UK pallet makers appear to be quite busy and have enjoyed generally higher levels of enquiry over the past couple of months. However, the sector continues to be afflicted by the familiar problems of fierce competition on price and overcapacity.

“Some success” has been reported in obtaining price increases for pallets although this upward movement appears to have been focused mainly on non-standard specifications and has by no means extended to the entire range of pallet products. “Perhaps it would be more accurate to say that there has been no suggestion of price reductions,” one contact observed.

With business having at least stabilised in recent times, pallet makers directed most of their fire this week at on-line reverse auctions, with several contacts alleging that these were responsible for dragging down specifications.
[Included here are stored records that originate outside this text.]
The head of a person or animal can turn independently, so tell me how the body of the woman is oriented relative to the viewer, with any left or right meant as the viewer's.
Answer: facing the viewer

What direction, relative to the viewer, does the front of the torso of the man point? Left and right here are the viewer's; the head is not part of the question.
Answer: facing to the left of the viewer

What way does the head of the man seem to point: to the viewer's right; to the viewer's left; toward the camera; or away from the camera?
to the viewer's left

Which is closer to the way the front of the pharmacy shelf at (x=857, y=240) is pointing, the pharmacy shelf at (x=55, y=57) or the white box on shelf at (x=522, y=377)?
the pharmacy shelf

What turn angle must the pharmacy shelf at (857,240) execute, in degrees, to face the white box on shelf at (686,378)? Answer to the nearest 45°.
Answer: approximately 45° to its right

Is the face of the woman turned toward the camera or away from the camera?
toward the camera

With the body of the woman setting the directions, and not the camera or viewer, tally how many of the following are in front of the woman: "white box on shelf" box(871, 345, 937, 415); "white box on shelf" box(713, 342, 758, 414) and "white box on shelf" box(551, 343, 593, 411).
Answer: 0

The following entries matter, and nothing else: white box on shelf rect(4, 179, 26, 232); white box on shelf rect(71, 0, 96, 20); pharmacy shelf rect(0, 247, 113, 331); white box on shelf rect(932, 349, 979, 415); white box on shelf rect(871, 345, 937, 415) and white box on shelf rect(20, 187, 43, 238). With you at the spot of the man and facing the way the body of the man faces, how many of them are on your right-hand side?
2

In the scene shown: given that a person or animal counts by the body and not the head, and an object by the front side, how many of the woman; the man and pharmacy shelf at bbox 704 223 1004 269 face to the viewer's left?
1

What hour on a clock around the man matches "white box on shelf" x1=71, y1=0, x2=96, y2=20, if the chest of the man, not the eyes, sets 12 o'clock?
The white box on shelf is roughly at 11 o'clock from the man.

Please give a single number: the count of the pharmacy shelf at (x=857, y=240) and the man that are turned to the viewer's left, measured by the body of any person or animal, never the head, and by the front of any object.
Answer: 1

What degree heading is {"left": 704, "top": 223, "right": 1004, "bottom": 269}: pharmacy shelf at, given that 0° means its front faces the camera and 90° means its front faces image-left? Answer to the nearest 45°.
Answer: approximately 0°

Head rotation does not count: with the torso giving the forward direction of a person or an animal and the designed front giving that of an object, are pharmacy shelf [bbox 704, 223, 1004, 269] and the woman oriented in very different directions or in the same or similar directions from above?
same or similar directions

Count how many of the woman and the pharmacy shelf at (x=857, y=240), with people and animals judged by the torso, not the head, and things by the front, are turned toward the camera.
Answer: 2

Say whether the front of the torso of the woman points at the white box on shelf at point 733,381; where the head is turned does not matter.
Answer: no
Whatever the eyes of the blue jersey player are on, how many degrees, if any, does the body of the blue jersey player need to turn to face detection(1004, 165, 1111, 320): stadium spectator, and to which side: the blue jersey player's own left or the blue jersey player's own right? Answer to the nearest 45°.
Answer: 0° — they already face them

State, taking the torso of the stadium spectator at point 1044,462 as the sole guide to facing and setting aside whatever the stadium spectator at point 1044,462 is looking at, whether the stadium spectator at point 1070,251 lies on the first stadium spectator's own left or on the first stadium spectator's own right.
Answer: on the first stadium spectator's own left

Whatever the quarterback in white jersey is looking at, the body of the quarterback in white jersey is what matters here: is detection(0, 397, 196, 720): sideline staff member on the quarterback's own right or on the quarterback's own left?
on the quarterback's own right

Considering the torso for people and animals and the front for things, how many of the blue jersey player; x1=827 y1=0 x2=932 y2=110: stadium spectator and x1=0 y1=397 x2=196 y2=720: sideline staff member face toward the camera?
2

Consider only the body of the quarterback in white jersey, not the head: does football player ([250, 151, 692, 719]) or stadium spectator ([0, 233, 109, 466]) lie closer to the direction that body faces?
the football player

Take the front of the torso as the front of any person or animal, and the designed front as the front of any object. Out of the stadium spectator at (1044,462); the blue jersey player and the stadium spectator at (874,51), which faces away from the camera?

Some customers appeared more concerned with budgetary constraints than with safety and so were prepared to accept the delivered product even if it did not match the agreed specification, one source contended. There was a danger that such practice would leap to prominence “only when someone gets hurt”, he added.

Phytosanitary standards

Another point of concern, as mentioned in TTJ’s previous fencing and pallets report, is the push at international level towards a phytosanitary standard. If implemented under its current guise, this would mean that all export wooden packaging material would either have to be heat-treated or fumigated before being given its ‘de-bug’ symbol of approval.

According to several contacts, many UK companies have yet to put necessary plans in place to meet these requirements, even though the European Union was expected to implement the so-called International Standard for Phytosanitary Measures (ISPM 15) by July next year.